By Anne Claycombe | Photo by Carolyn Richardson
Myrna Truitt (B.A. '62) took a while to hit her stride as a pioneer. She started breaking new ground early, as the first in her family to get a college degree. She put herself through Georgia State College, as GSU was then known, working part-time as a secretary in its Bureau of Business and Economic Research.
Even then, she was thinking about opportunity for others. As an undergraduate, she was part of a group of Georgia State and Morehouse College students who planned to integrate the Georgia State cafeteria. At that time, though, planning was as far as they got.
"We kept chickening out," she said. "That was at the time that UGA was being integrated with the help of the National Guard."

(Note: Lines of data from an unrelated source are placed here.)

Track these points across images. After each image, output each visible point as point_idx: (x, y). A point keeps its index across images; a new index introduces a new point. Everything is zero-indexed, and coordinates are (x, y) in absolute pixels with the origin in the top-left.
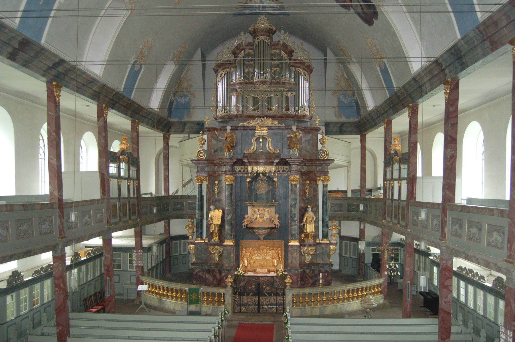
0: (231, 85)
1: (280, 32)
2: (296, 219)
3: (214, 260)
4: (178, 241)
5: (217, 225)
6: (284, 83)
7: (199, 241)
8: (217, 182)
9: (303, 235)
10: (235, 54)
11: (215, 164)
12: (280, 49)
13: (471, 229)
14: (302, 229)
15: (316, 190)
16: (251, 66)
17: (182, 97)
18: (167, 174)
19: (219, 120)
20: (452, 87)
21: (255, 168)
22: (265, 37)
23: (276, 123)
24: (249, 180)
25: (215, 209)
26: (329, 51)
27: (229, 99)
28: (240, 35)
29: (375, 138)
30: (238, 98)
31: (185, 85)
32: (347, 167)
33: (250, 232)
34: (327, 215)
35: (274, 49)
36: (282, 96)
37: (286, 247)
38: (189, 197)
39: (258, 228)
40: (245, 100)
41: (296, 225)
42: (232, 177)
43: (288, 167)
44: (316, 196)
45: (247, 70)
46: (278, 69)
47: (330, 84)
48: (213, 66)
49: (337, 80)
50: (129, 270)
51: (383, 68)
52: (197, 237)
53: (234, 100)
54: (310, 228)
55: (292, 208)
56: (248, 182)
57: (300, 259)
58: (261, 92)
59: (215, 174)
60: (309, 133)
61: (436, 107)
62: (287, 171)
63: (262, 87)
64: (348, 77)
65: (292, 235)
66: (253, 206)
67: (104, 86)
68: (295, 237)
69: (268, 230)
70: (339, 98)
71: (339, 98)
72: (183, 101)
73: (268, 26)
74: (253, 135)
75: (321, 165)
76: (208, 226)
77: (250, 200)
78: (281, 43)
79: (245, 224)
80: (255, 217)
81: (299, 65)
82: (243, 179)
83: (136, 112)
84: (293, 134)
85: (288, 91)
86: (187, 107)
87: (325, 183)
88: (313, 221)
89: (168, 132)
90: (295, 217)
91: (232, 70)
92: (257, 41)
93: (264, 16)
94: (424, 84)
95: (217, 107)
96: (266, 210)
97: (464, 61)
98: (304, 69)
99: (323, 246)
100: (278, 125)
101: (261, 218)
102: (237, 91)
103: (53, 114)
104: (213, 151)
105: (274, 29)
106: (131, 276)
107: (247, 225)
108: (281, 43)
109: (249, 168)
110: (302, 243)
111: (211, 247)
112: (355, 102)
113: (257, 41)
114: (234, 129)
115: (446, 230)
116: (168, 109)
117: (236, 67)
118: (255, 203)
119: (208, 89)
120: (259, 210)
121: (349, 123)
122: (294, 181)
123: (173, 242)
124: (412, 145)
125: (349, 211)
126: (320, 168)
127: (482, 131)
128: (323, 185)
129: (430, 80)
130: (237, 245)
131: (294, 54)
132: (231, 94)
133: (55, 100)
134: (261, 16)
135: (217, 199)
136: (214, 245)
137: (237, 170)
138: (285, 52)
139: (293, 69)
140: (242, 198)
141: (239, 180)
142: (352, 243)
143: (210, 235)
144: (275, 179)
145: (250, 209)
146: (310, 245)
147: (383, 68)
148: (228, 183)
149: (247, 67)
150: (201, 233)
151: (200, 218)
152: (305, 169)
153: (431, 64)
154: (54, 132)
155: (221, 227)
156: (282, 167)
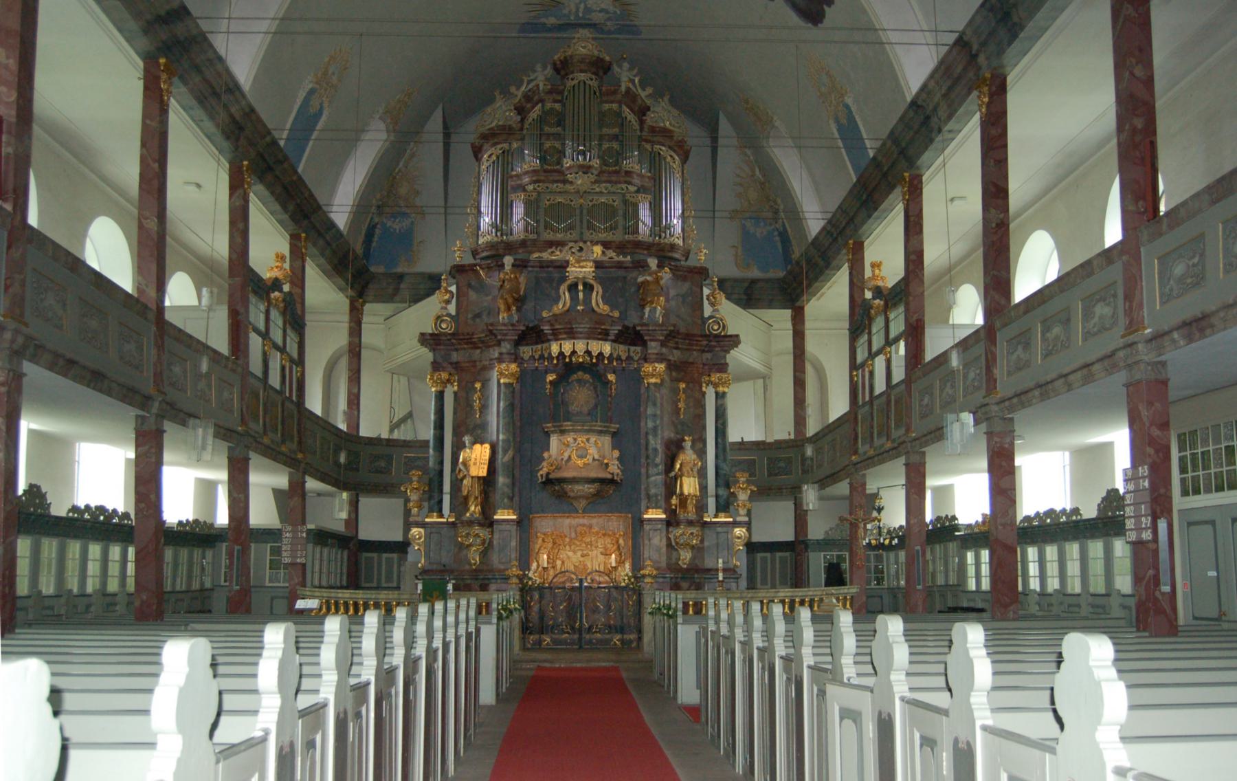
0: (512, 177)
1: (620, 67)
2: (658, 460)
3: (470, 564)
4: (375, 555)
5: (479, 478)
6: (628, 173)
7: (434, 519)
8: (478, 385)
9: (674, 501)
10: (521, 111)
11: (474, 343)
12: (620, 103)
13: (1048, 335)
14: (670, 487)
15: (701, 405)
16: (557, 137)
17: (395, 218)
18: (355, 391)
19: (485, 254)
20: (994, 89)
21: (567, 347)
22: (589, 75)
23: (611, 253)
24: (551, 377)
25: (474, 443)
26: (724, 126)
27: (505, 210)
28: (535, 71)
29: (831, 300)
30: (528, 204)
31: (403, 190)
32: (764, 378)
33: (556, 490)
34: (725, 460)
35: (606, 102)
36: (625, 202)
37: (639, 523)
38: (406, 444)
39: (574, 480)
40: (542, 211)
41: (658, 474)
42: (513, 367)
43: (639, 349)
44: (701, 416)
45: (548, 145)
46: (615, 145)
47: (727, 198)
48: (472, 138)
49: (741, 185)
50: (267, 584)
51: (844, 121)
52: (431, 510)
53: (519, 211)
54: (689, 486)
55: (650, 437)
56: (551, 382)
57: (669, 558)
58: (578, 192)
59: (475, 366)
60: (684, 279)
61: (956, 202)
62: (636, 358)
63: (581, 181)
64: (764, 176)
65: (649, 497)
66: (563, 432)
67: (251, 112)
68: (657, 501)
69: (596, 485)
70: (744, 227)
71: (744, 227)
72: (397, 226)
73: (596, 53)
74: (563, 279)
75: (710, 349)
76: (456, 484)
77: (554, 418)
78: (623, 89)
79: (544, 471)
80: (566, 455)
81: (661, 139)
82: (539, 375)
83: (303, 213)
84: (650, 275)
85: (638, 191)
86: (406, 240)
87: (721, 389)
88: (695, 470)
89: (361, 294)
90: (656, 456)
91: (515, 145)
92: (570, 84)
93: (584, 32)
94: (935, 109)
95: (479, 227)
96: (593, 439)
97: (1015, 19)
98: (670, 147)
99: (719, 529)
100: (616, 259)
101: (581, 457)
102: (524, 190)
103: (154, 124)
104: (470, 316)
105: (607, 58)
106: (272, 599)
107: (548, 474)
108: (623, 89)
109: (555, 348)
110: (671, 521)
111: (463, 531)
112: (780, 234)
113: (570, 84)
114: (520, 265)
115: (997, 372)
116: (366, 236)
117: (523, 139)
118: (567, 425)
119: (457, 206)
120: (575, 439)
121: (767, 281)
122: (653, 376)
123: (365, 555)
124: (913, 257)
125: (770, 475)
126: (709, 355)
127: (1055, 254)
128: (717, 393)
129: (945, 96)
130: (523, 523)
131: (650, 115)
132: (512, 196)
133: (162, 96)
134: (581, 31)
135: (479, 422)
136: (470, 523)
137: (526, 357)
138: (632, 110)
139: (648, 146)
140: (533, 416)
141: (527, 379)
142: (778, 555)
143: (460, 503)
144: (611, 377)
145: (554, 441)
146: (690, 523)
147: (844, 121)
148: (507, 381)
149: (548, 139)
150: (440, 502)
151: (437, 467)
152: (676, 355)
153: (949, 52)
154: (155, 161)
155: (487, 482)
156: (626, 348)
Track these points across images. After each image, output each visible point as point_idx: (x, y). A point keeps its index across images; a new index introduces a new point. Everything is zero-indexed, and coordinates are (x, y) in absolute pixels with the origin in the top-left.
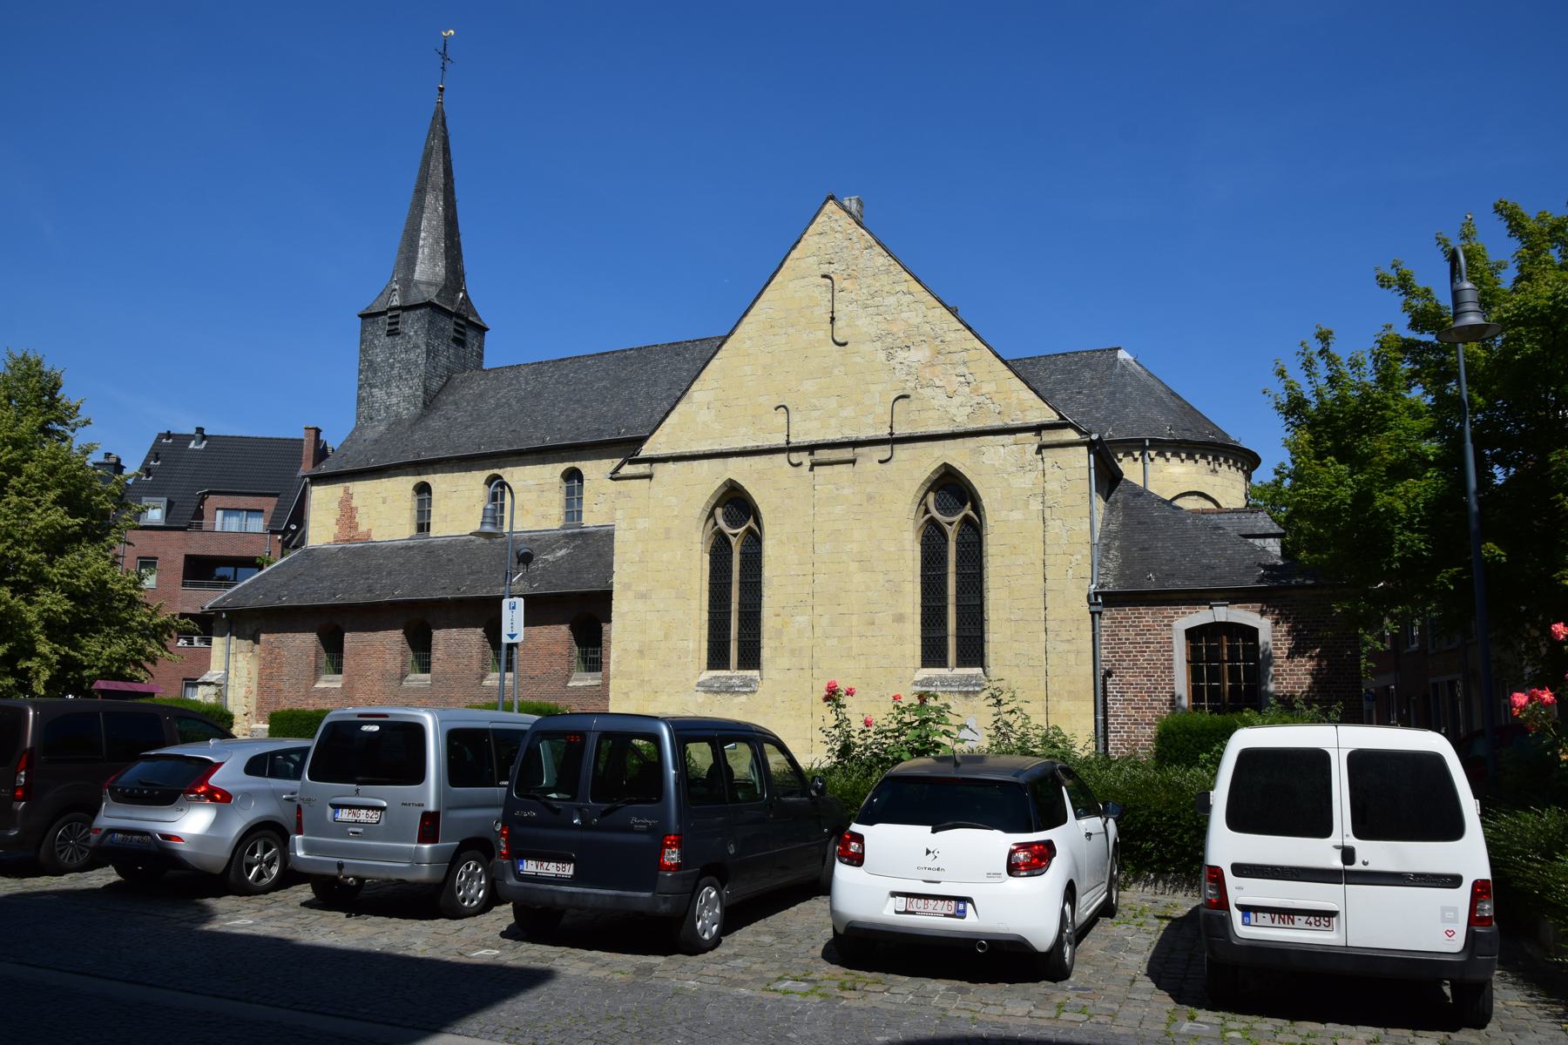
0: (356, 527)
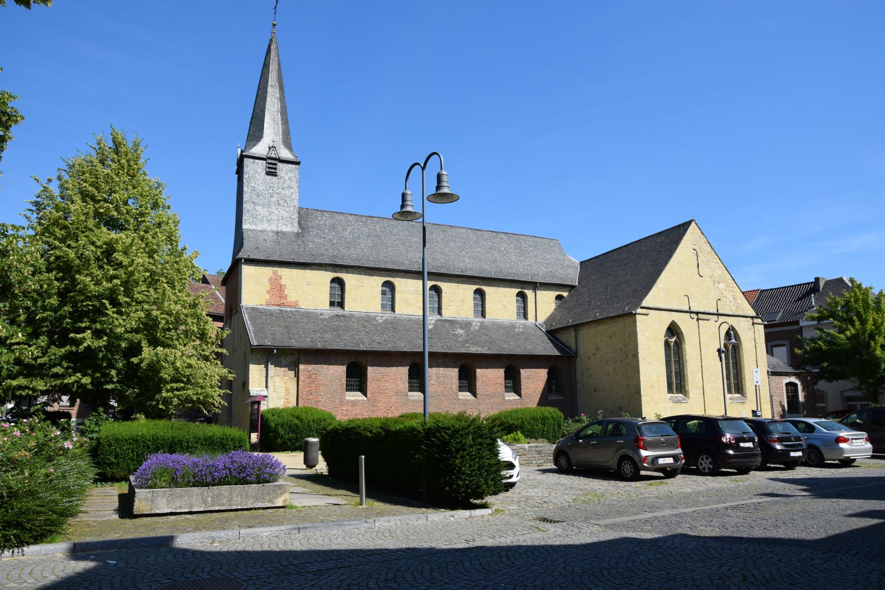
0: (286, 297)
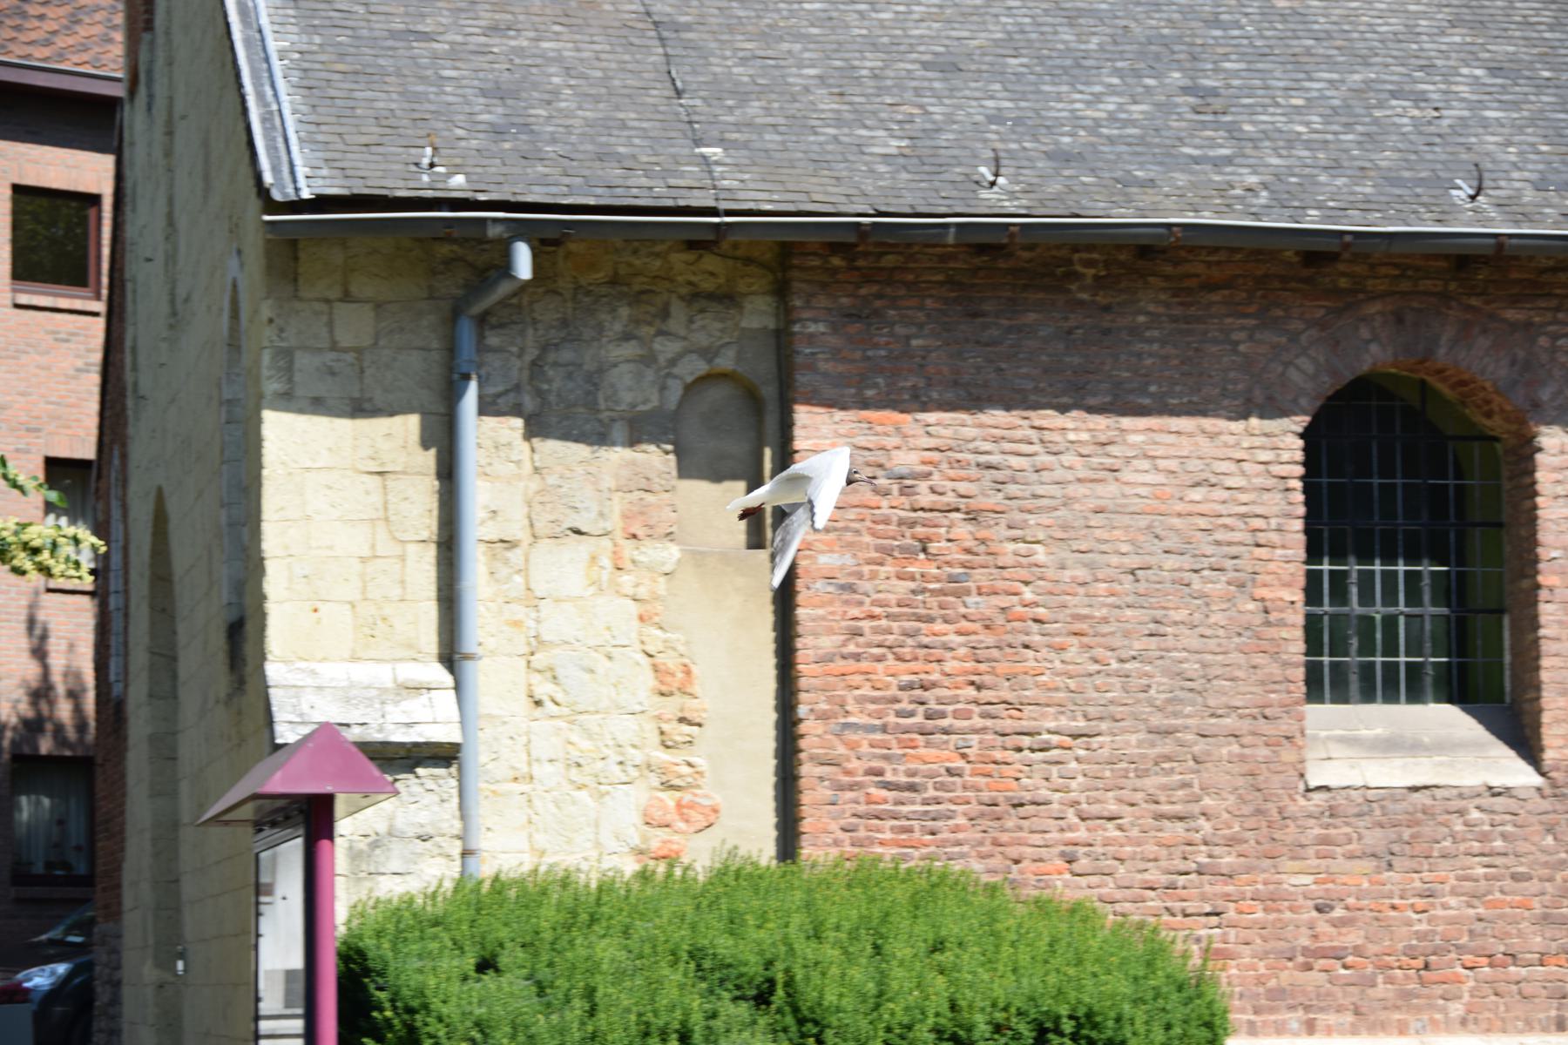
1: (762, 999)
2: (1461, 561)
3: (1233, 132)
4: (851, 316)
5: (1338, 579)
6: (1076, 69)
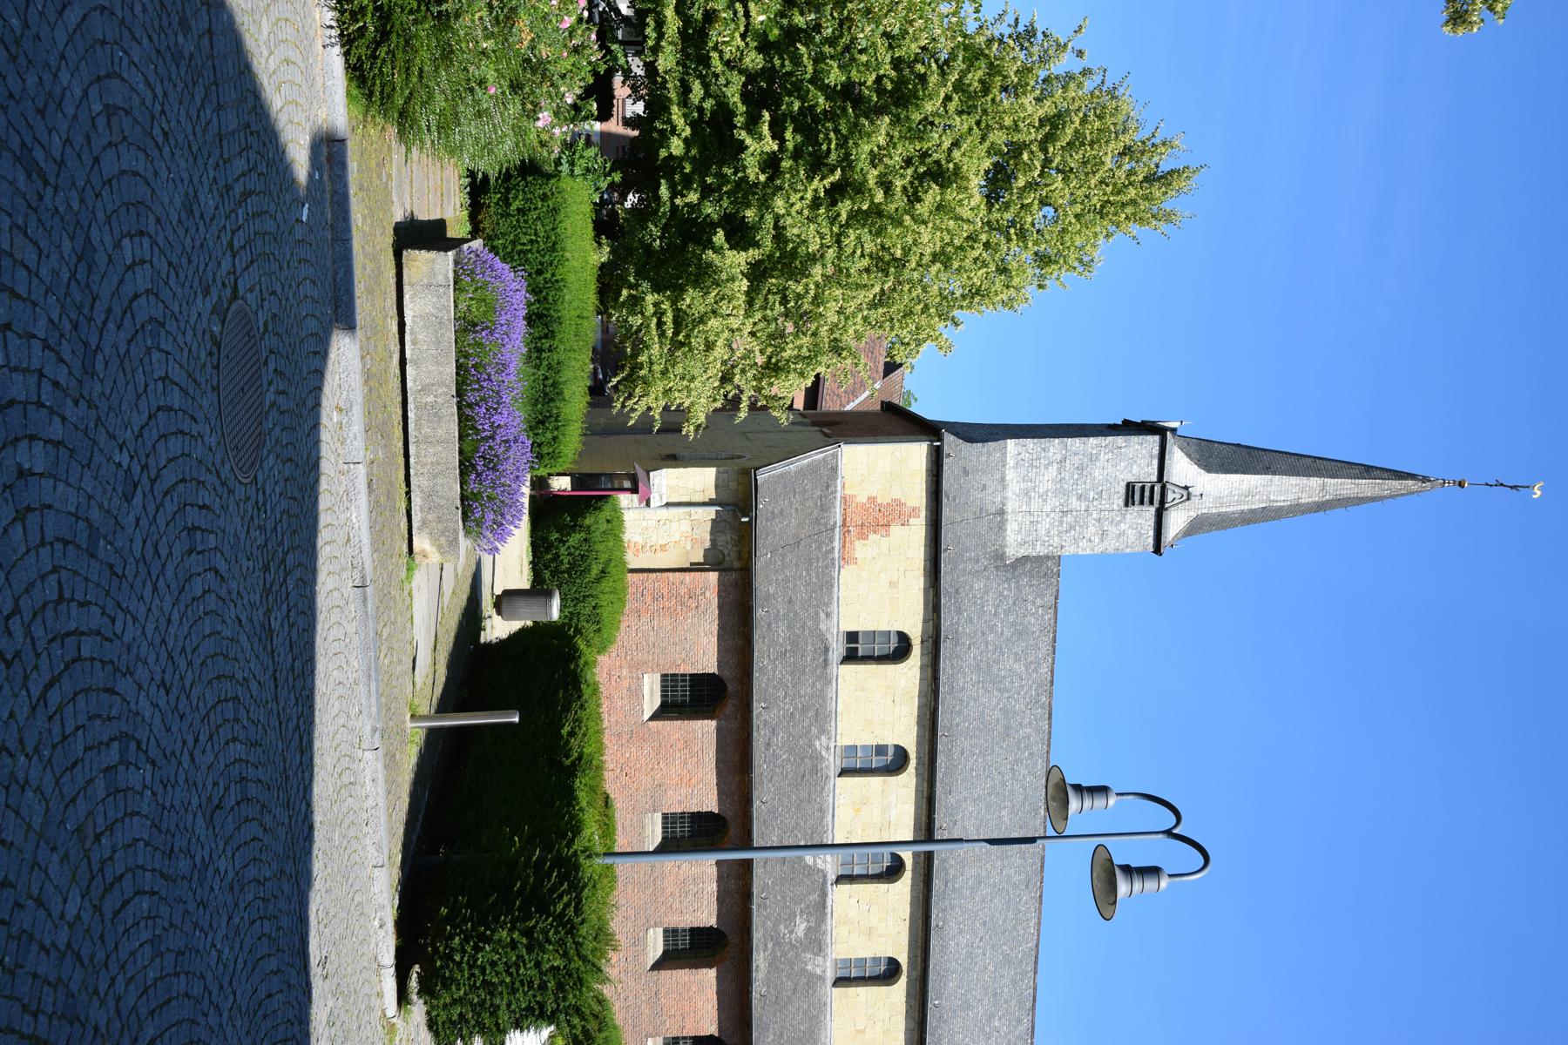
0: (863, 536)
1: (603, 572)
2: (691, 706)
3: (776, 659)
4: (736, 584)
5: (685, 681)
6: (790, 627)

When she graduated, her choices were limited by her gender. There just weren't that many professional-level jobs for women in the early 1960s, she explained. But after a few years, a research analyst job opened up in the marketing department at Newsweek, and Truitt was finally able to get a foot on the corporate ladder.
Once she got started, she couldn't stop climbing, it seemed. She was promoted to management, and the company sent her to Boston University for an M.B.A. By then, in the '70s, things had improved for women, but she was still part of a class that was 90 percent male.
Truitt kept earning promotions and ended her 34-year career at Newsweek as the director of advertising research for the company.
"I feel very lucky," she said. "I benefitted from a combination of hard luck and opportunity."
While building her own career, Truitt also volunteered to help improve opportunities for other women. In the mid-1970s, she served on the board of directors for the Boston chapter of the National Organization for Women.
She took a class on automotive repair for women that the organization offered as a fundraiser. She liked it so much that she ended up teaching the class herself, everything from how to change a tire to how to do a full tune-up.
"That was back in the day when you could still work on cars [without computerized instruments]," she said.
Truitt is still an active supporter of a variety of causes, including animal rights and immigration issues. She serves as chair of her church's social justice committee.
When not pursuing her passion as a "minor social activist," as she puts it, the Long Island resident likes to travel, and especially to sail. Though she doesn't own a boat, she's crewed on vessels traveling the coasts of Greece, Italy and Turkey. At home, she likes to sail on the Long Island Sound.
"There are a lot of interesting places you only get to by boat," she said.
Not a bad hobby for a woman who's gotten everywhere under her own sail - and stopped to pick up others along the way.